It’s worth a second to consider the definition of ‘emerging market’, a term that has become quite ubiquitous and has a know-it-when-we-see-it feel (if you’re not into political economy, feel free to skip this paragraph). The phrase was coined in 1981 by the World Bank’s Antoine Van Agtmael to help encourage investment in developing nations as he felt that ‘Third World’ country was both distasteful and stifling to investors. Learn more here. Today, the phrase connotes an economy that is growing and transitioning from developed to developing, though some commentators include a political transition as well. Since we are working with an MSCI fund, we should consider their definition. It wasn’t easy to track down, but according to the Financial Times, MSCI takes into account number of listed companies of a certain size (an economic measure) and openness to foreign capital (a political measure).
Back to our task at hand: we have downloaded the fund data and got it into shape to be added to our shapefile. That process is the exact same as in our previous post so before we do that, let’s use the original fund data to create one other object, to store country level detail on companies, weights and sectors. If that seems a bit confusing, head back to the Shiny app and click on a country. The datatable displays company names and details, and we need to create a dataframe to extract and hold that data.
# Wrangle for the datatable to show company names, sector, weights.
EEM <- emerging_market_fund %>%
select(Name, Country, Sector, `Weight (%)`, `Market Value`) %>%
mutate(Country = replace(Country, Country == "Russian Federation", "Russia"),
Country = replace(Country, Country == "Korea (South)", "Korea"),
Country = replace(Country, Country == "Czech Republic", "Czech Rep.")
) %>%
filter(`Weight (%)` > 0) %>%
filter(Country != "-")
# Let's test it on Brazil to make sure it works.

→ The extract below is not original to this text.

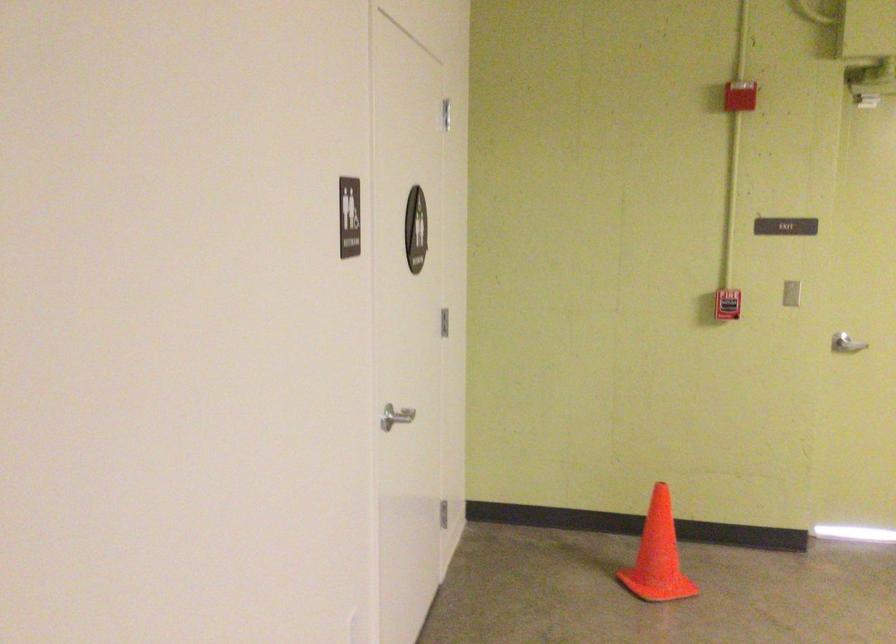
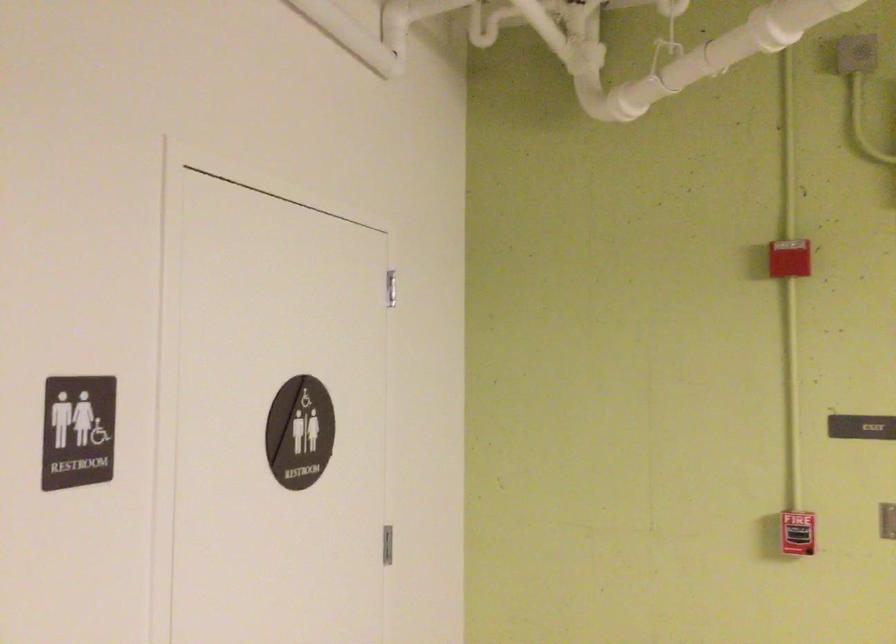
In the second image, find the point that corresponds to pixel 742 301 in the first image.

Brazil_companies <- EEM %>%
filter(Country == "Brazil") %>%
ungroup() %>%
select(-Country)
Brazil_companies
## # A tibble: 59 × 4
## Name Sector `Weight (%)`
## <chr> <chr> <dbl>
## 1 ITAU UNIBANCO HOLDING PREF SA Financials 0.8775
## 2 BANCO BRADESCO PREF SA Financials 0.6219
## 3 AMBEV SA Consumer Staples 0.5881
## 4 VALE PREF SA Materials 0.3817
## 5 PETROLEO BRASILEIRO PREF SA Energy 0.3808
## 6 PETROBRAS Energy 0.3028
## 7 CIA VALE DO RIO DOCE SH Materials 0.2701
## 8 ITAUSA INVESTIMENTOS ITAU PREF SA Financials 0.2668
## 9 BMF BOVESPA BOLSA DE VALORES MERCA Financials 0.2312
## 10 BANCO DO BRASIL S/A Financials 0.2039
## # ... with 49 more rows, and 1 more variables: `Market Value` <chr>
This is what a user of our Shiny app will see upon clicking on Brazil, it is the country level detail of how the fund is invested in Brazil. We will save that ‘EEM’ object in the .RDat file so it can be loaded into our Shiny app.

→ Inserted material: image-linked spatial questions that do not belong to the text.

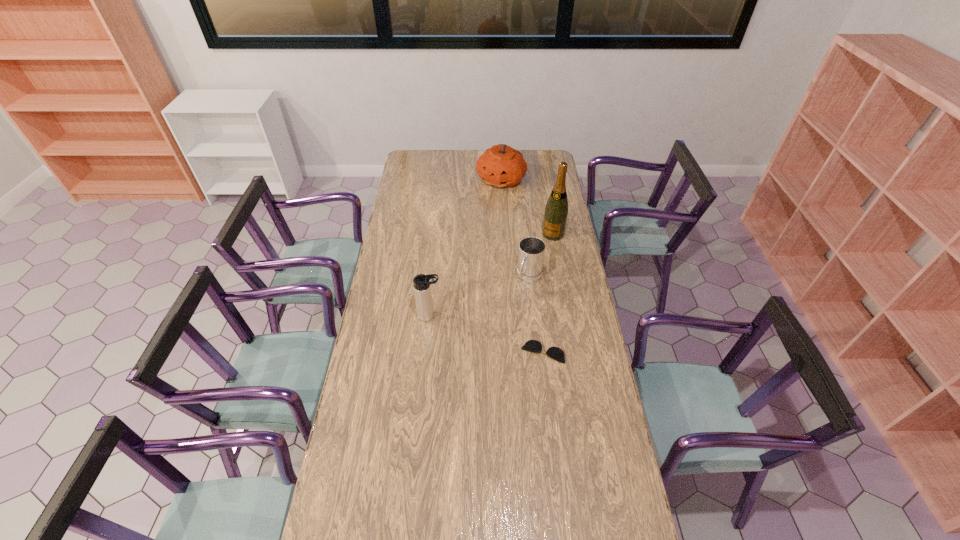
Where is `object that is positioned at the far edge`? Image resolution: width=960 pixels, height=540 pixels. object that is positioned at the far edge is located at coordinates (501, 166).

Locate an element on the screen. This screenshot has width=960, height=540. spectacles at the right edge is located at coordinates (555, 353).

At what (x,y) coordinates should I click in order to perform the action: click on wine bottle that is positioned at the right edge. Please return your answer as a coordinate pair (x, y). The image size is (960, 540). Looking at the image, I should click on (556, 210).

At what (x,y) coordinates should I click in order to perform the action: click on vacant region at the far edge of the desktop. Please return your answer as a coordinate pair (x, y). This screenshot has width=960, height=540. Looking at the image, I should click on (452, 155).

Find the location of a particular element. free space at the left edge is located at coordinates (402, 179).

Locate an element on the screen. The width and height of the screenshot is (960, 540). vacant space at the right edge of the desktop is located at coordinates (568, 328).

This screenshot has width=960, height=540. I want to click on vacant space at the far right corner of the desktop, so click(542, 153).

You are a GUI agent. You are given a task and a screenshot of the screen. Output one action in this format:
    pyautogui.click(x=<x>, y=<y>)
    Task: Click on the vacant area that lies between the third nearest object and the farthest object
    This screenshot has height=540, width=960.
    Given the screenshot: What is the action you would take?
    pyautogui.click(x=516, y=228)

Identify the location of free point between the tallest object and the leftmost object. (492, 275).

In order to click on empty space that is in between the fourth farthest object and the farthest object in this screenshot , I will do `click(466, 248)`.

Okay, let’s go ahead and build that map of the world and add our fund country weights to it. This process is identical to how we did it here, but we’ll go through the steps again.
First, let’s download the spatial dataframe. We will also use the ms_simplify() function from rmapshaper to reduce the size of the dataframe. This function will reduce the number of longitude and latitude coordinates used to build each country. It will make loading faster in our Shiny app but won’t affect any of our logic.
library(rgdal)
library(rmapshaper)
library(httr)
# Load the spatial dataframe
tmp_zipped <- tempfile()
tmp_unzipped <- tempfile()
httr::GET("http://www.naturalearthdata.com/http//www.naturalearthdata.com/download/50m/cultural/ne_50m_admin_0_countries.zip", write_disk(tmp_zipped))
## Response [http://naciscdn.org/naturalearth/50m/cultural/ne_50m_admin_0_countries.zip]
## Date: 2017-03-24 17:31
## Status: 200
## Content-Type: application/x-zip-compressed
## Size: 818 kB
## <ON DISK> /var/folders/np/13n2s4g91vsgv7y432b5wf_00000gn/T//RtmplAXIku/file106cc57ce68bd
unzip(tmp_zipped, exdir = tmp_unzipped)
world <- readOGR(tmp_unzipped, 'ne_50m_admin_0_countries', verbose = FALSE)
# Use ms_simplify to reduce the size of the spatial dataframe.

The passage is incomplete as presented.